E a sua produção literária
é vasta e multifacetada: poesia, ensaio, romance, diário e crónica, tradução e
resumo. Dá-se conta, a seguir, de muita da sua obra, sem incluir aquela em que
participou em regime de coautoria. Assinale-se que, lançando mão do direito que
lhe assistia um persistente lutador contra a nova ortografia da Língua Portuguesa,
esgrimindo denodadamente os melhores argumentos a favor das suas teses, embora,
como é natural, não tenham sido aceites nem suficiente para travar essa reforma
de política da Língua.
Assim, na obra
poética, conta-se: Modo Mudando (1963); O Mês de Dezembro e Outros Poemas (1976);
A Sombra das Figuras (1985); Sonetos Familiares (1994); Uma Carta no Inverno (1997); Testamento de VGM (2001); Antologia dos Sessenta Anos (2002);
Natal… Natais – Oito séculos de Poesia sobre
o Natal (Antologia de Vasco da Graça Moura /2005); Os nossos tristes assuntos (2006); O Caderno da Casa das Nuvens (2010); e
Os Lusíadas para Gente Nova (Uma nova
versão d’ Os Lusíadas de Luís de Camões /2012)
Para ele, a poesia “é
uma questão de técnica e de melancolia”, crescendo d’ A Furiosa Paixão
pelo Tangível através
de uma densa rede metafórica que combina a intertextualidade, relacionada
especialmente com Camões, Jorge de Sena, Dante, Shakespeare e Rilke, objetos
privilegiados de estudo deste autor, e uma tendência ironicamente discursivista
assente na agilidade sintática.
Por seu turno, no atinente ao ensaio, publicou Luís de Camões: Alguns Desafios (1980); Camões
e a Divina Proporção (1985); Sobre Camões, Gândavo e Outras Personagens (2000);
Lusitana Praia
(2005); Anotações Europeias (2008); Acordo Ortográfico: A
Perspectiva do Desastre (2008); O Binómio de Newton & A
Vénus de Milo – Poesia e Ciência na Literatura Portuguesa – Uma Antologia (2011); e A Identidade Cultural Europeia (2013).

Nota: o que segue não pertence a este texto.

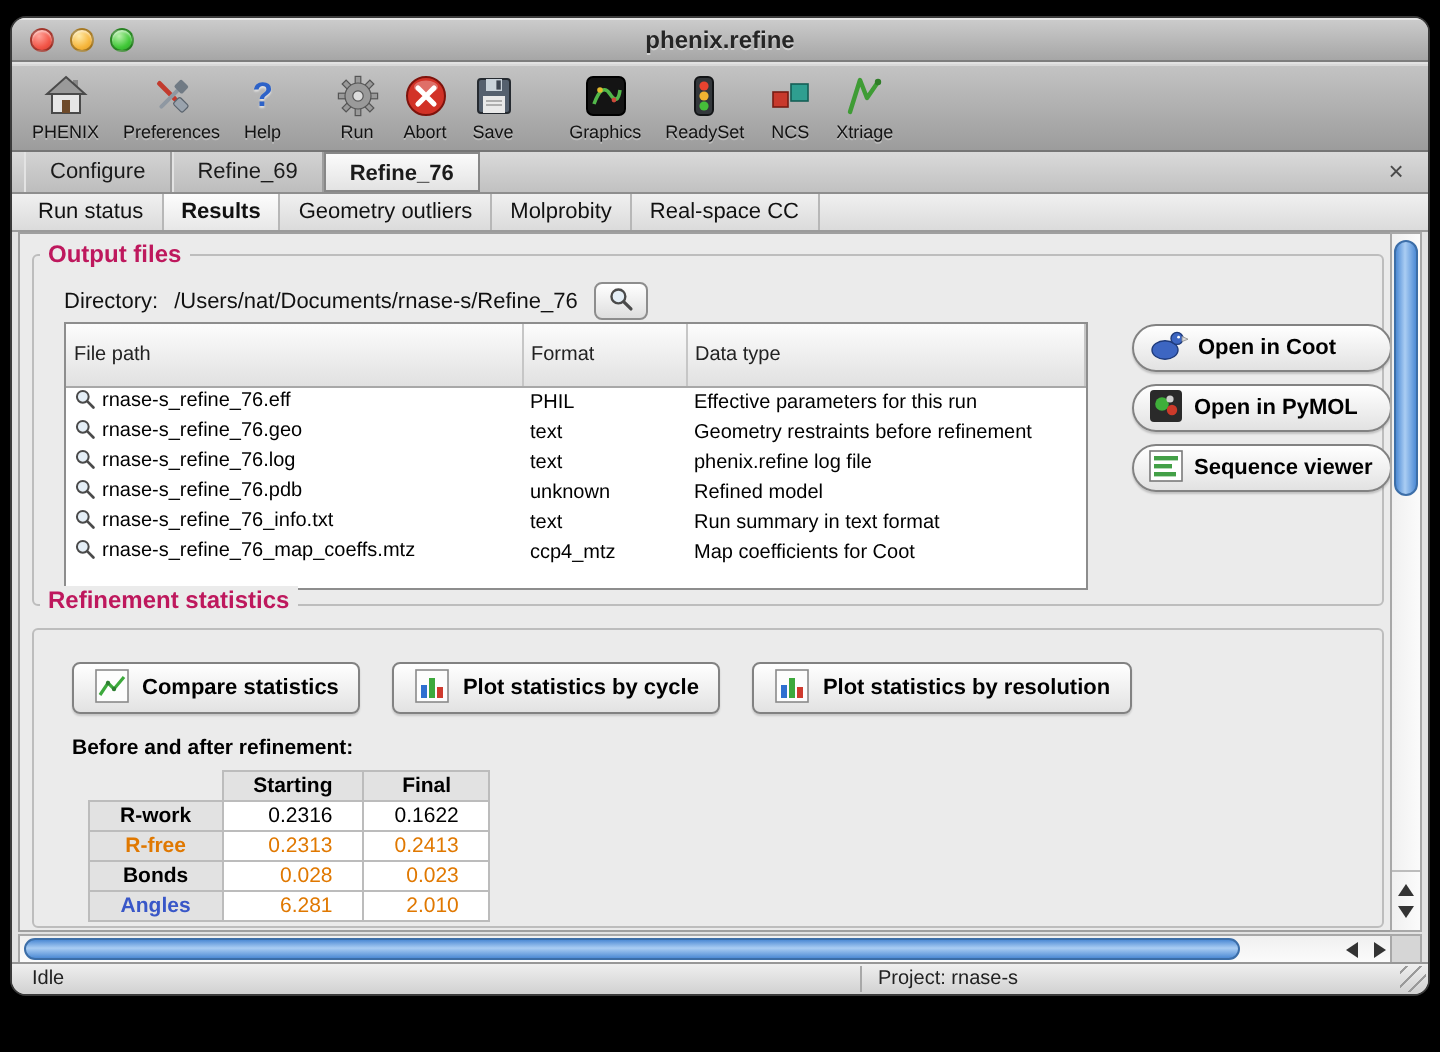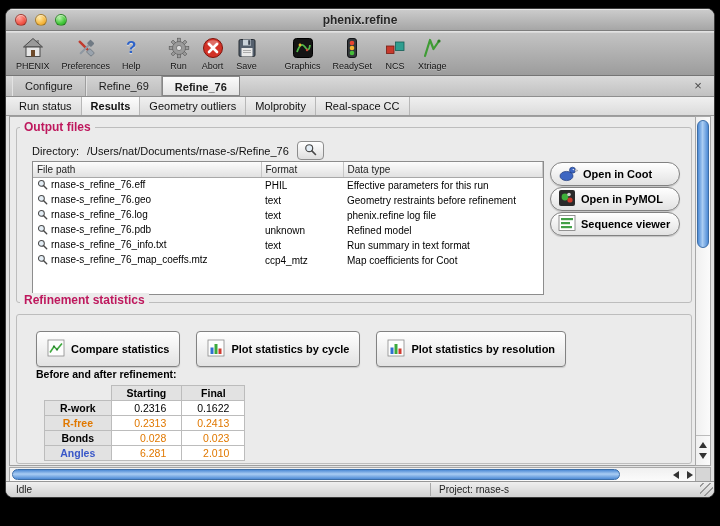--- a/index.html
+++ b/index.html
@@ -76,7 +76,7 @@
   table.files { border-collapse:collapse; width:100%; font-size:10px; table-layout:fixed; }
   table.files th { background:linear-gradient(#fcfcfc,#e1e1e1); border-right:1px solid #c6c6c6;
                    border-bottom:1px solid #a8a8a8; font-weight:normal; text-align:left;
-                   padding:2px 4px; height:15px; color:#222; overflow:hidden; white-space:nowrap; }
+                   padding:10px 4px; height:15px; color:#222; overflow:hidden; white-space:nowrap; }
   table.files td { padding:0 4px; height:13px; line-height:13px; white-space:nowrap;
                    overflow:hidden; color:#000; }
   .col-file { width:228px; } .col-format { width:82px; }

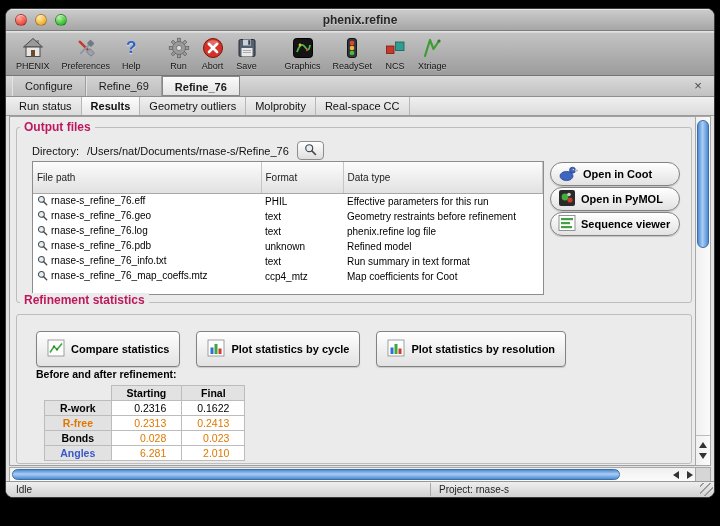--- a/index.html
+++ b/index.html
@@ -82,8 +82,8 @@
   .col-file { width:228px; } .col-format { width:82px; }
   .mag { display:inline-block; vertical-align:-2px; margin-right:3px; }
 
-  .actions { position:absolute; left:540px; top:45px; width:130px; display:flex;
-             flex-direction:column; gap:1px;justify-content:flex-end; }
+  .actions { position:absolute; left:556px; top:45px; width:130px; display:flex;
+             flex-direction:column; gap:6px;justify-content:flex-end; }
   .action-btn { height:24px; border:1px solid #828282; border-radius:12px;
                 background:linear-gradient(#ffffff,#e2e2e2); display:flex; align-items:center;
                 gap:5px; padding:0 7px; font-size:11px; font-weight:bold; color:#000;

No respeitante ao romance e novela, registam-se os seguintes títulos: Quatro Últimas Canções (1987); Partida
de Sofonisba às seis e doze da manhã (1993); A Morte de Ninguém (1998); Meu Amor, Era de Noite
(2001); Enigma de Zulmira (2002);
Morte no Retrovisor (2008); a trilogia O vermelho e as sombras
(constante das novelas: O Pequeno-Almoço do
Sargento Beauchamp, 2008; O Mestre de Música, 2010; e Os Desmandos de
Violante, 2011); e Naufrágio de Sepúlveda (2009).
Em termos de diário e crónica, referem-se: Circunstâncias Vividas (1995); Contra Bernardo Soares e
Outras Observações (1999). Isto sem contar as crónicas regulares no
Diário de Notícias e as eventuais em vários jornais e revistas.
No quadro da tradução e resumo, temos: Fedra, Andromaca e Berenice, as três obras de Racine; O Cid, de Corneille; A Divina Comédia, de Dante Alighieri; Cyrano de Bergerac, de Edmond de Rostand;
O misantropo, de Moliére; Sonetos, de Shakespeare; Rimas, de Petrarca; e O Poema sobre o Desastre de Lisboa, de Voltaire (edição
bilingue); Laocoonte,
Rimas Várias, Andamentos Graves; Os Triunfos, de Petrarca; Alguns Amores, de Ronsard; e A Vita Nuova, de Dante Alighieri.
Foi galardoado com vários
prémios, de que se destacam: o Struga
Poetry Evenings; O Prémio Pessoa; o Prémio Vergílio Ferreira; o Prémio David Mourão-Ferreira, os prémios de Poesia do PEN Clube Português e
da Associação Portuguesa de Escritores, que também lhe atribuiu o Grande Prémio de Romance e Novela; sem
esquecer o premio que Itália lhe atribuiu como o melhor tradutor de italiano do
mundo.
O Estado
Português reconheceu-lhe o mérito ao atribuir-lhe a Grã-Cruz da Ordem de
Santiago de Espada, ao mesmo tempo que a comunidade literária o homenageou ao
perfazer 50 anos de carreira.
Concorde-se
ou não com toda a sua panóplia de opções, a Madre Língua sente-se reconhecida pelo
tributo que este homem do saber e da ação lhe prestou, quer em termos de criatividade
quer em termos de recriação e divulgação. Venham muitos com este para a ribalta
do conhecimento e da atividade pela nossa pátria, que é a Língua Portuguesa!